▶ [What is expected] Among the lines of the listing below, retype exactly those from the one containing "[103,382,239,406] (2017-03-21) ->" through the one containing "(313, 283) none", both included. Do not include pictures.

▶ [Exercise materials]

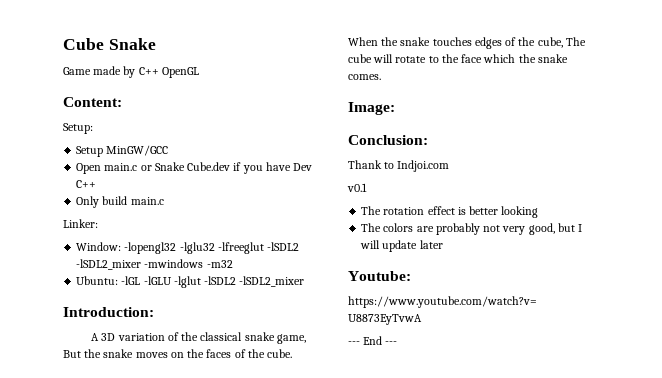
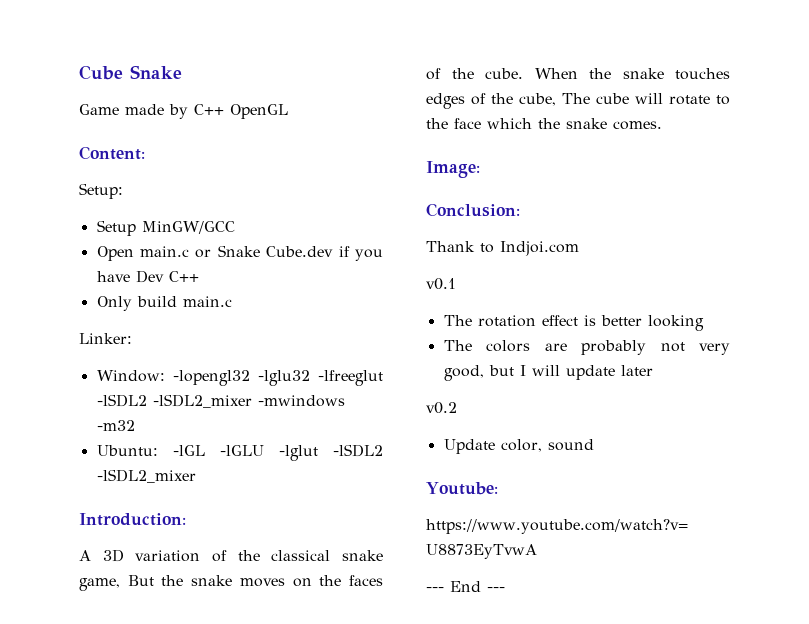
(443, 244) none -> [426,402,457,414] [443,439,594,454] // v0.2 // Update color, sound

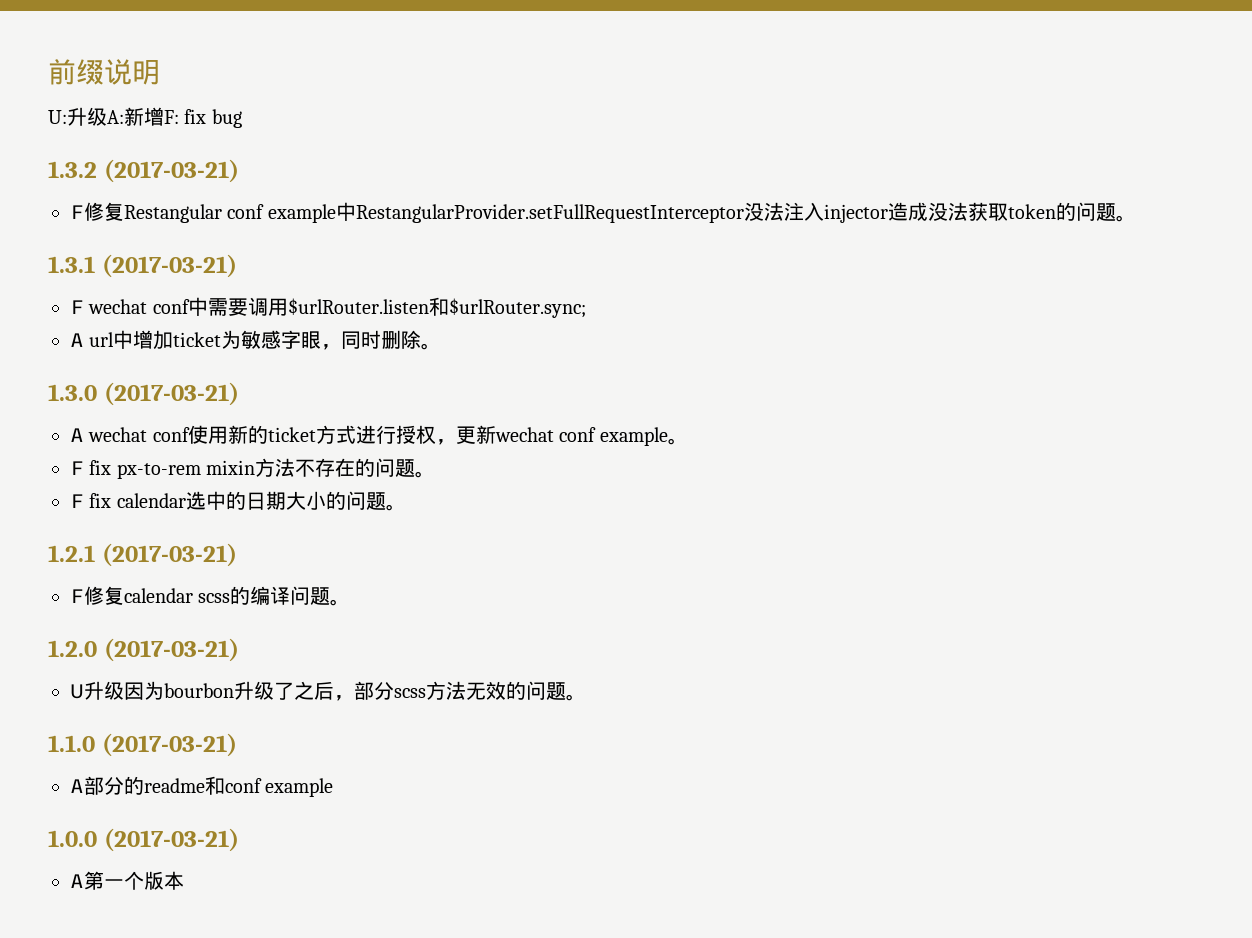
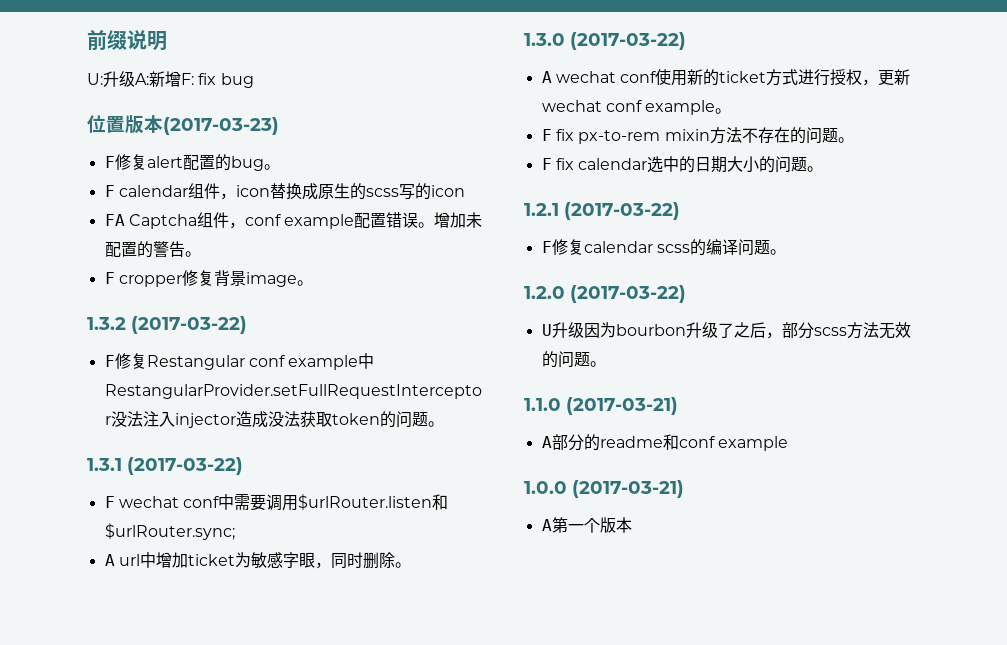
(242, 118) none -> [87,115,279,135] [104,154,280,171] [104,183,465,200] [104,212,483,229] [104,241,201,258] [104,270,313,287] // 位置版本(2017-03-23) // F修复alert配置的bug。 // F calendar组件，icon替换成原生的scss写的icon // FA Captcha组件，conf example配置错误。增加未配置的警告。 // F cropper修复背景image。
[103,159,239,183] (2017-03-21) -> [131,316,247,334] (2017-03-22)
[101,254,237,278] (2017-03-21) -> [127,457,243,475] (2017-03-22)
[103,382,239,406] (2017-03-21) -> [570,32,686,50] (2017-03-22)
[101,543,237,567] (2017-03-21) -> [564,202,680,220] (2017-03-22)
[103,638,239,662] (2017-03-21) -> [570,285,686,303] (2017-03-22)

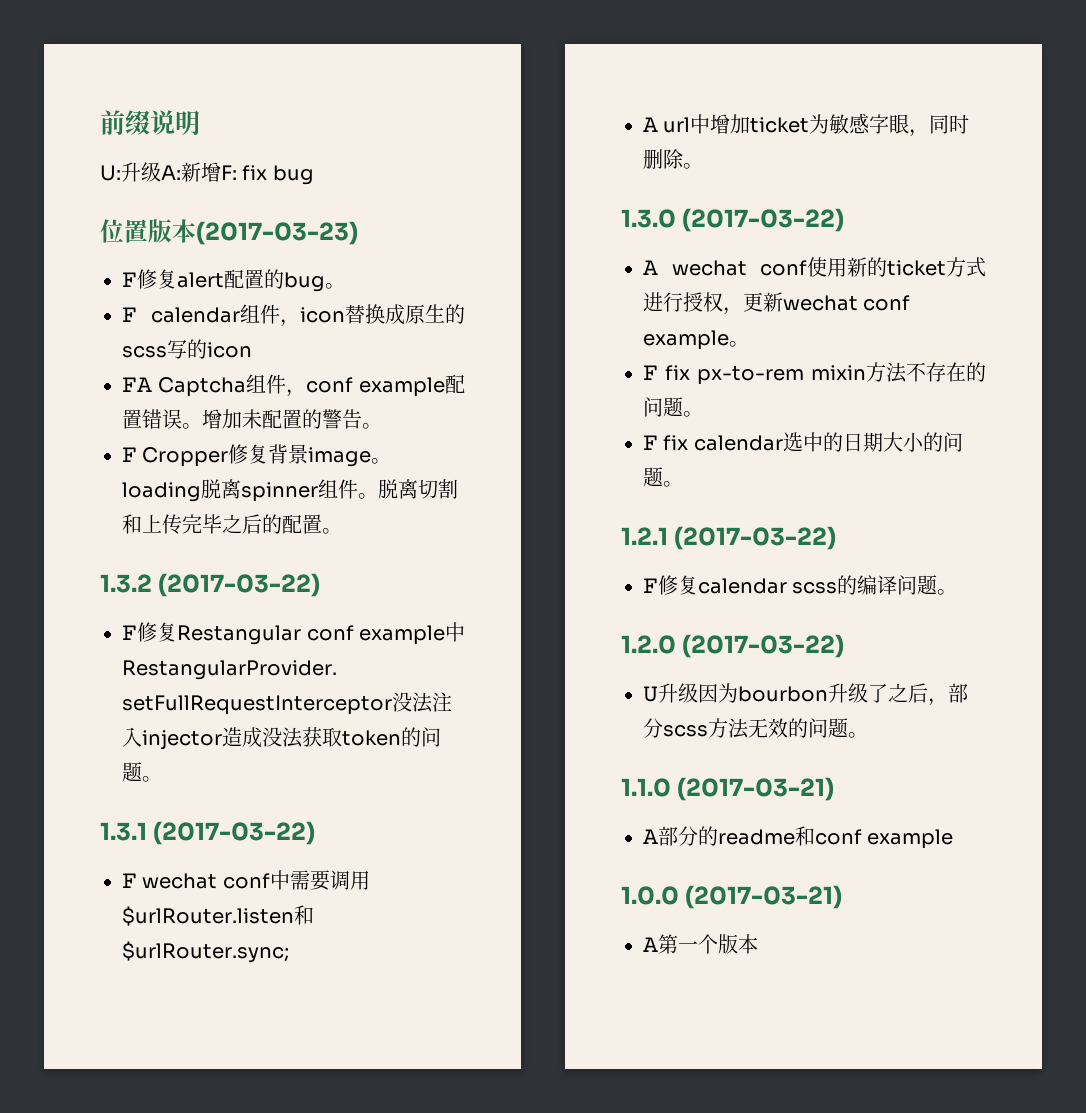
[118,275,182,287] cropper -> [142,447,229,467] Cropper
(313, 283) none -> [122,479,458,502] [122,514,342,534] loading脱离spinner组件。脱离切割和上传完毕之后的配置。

---

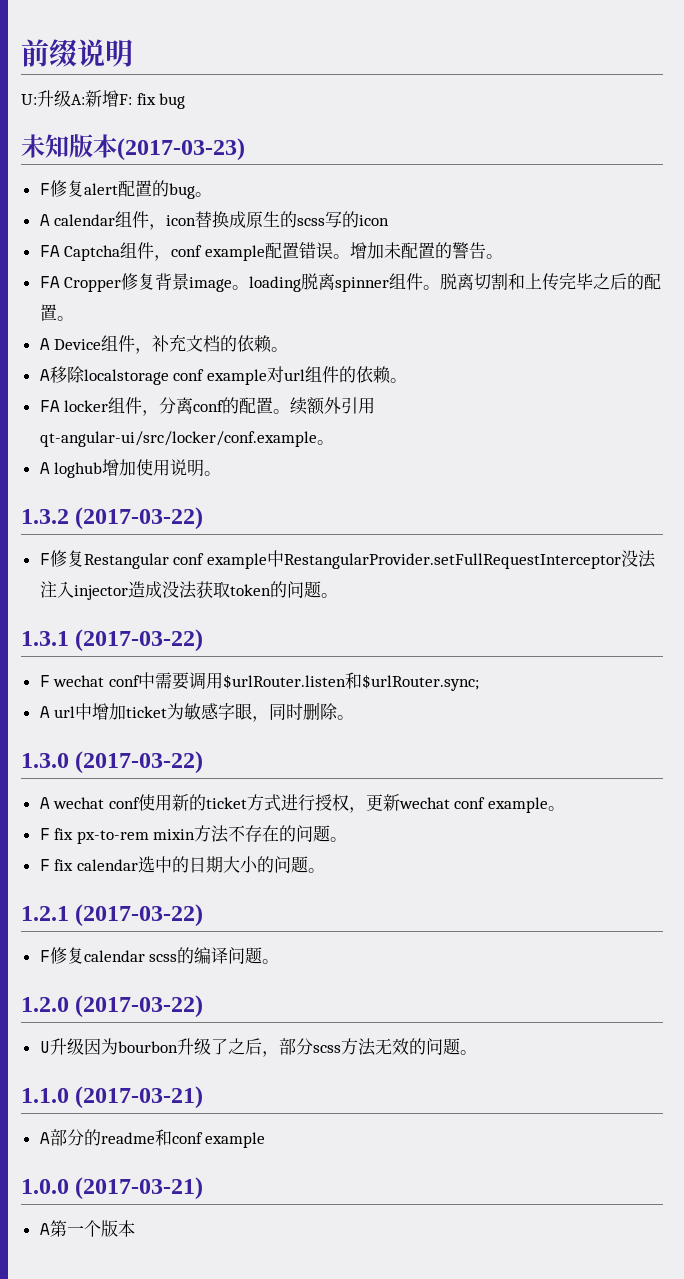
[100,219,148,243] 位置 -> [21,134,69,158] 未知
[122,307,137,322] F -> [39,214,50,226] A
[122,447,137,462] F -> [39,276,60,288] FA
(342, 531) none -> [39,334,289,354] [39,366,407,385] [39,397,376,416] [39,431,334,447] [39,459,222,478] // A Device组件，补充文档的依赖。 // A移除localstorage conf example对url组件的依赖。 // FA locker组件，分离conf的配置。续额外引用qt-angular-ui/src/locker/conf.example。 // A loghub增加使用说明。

▶ [Solution for this problem]
[103,382,239,406] (2017-03-21) -> [570,32,686,50] (2017-03-22)
[101,543,237,567] (2017-03-21) -> [564,202,680,220] (2017-03-22)
[103,638,239,662] (2017-03-21) -> [570,285,686,303] (2017-03-22)

[118,275,182,287] cropper -> [142,447,229,467] Cropper
(313, 283) none -> [122,479,458,502] [122,514,342,534] loading脱离spinner组件。脱离切割和上传完毕之后的配置。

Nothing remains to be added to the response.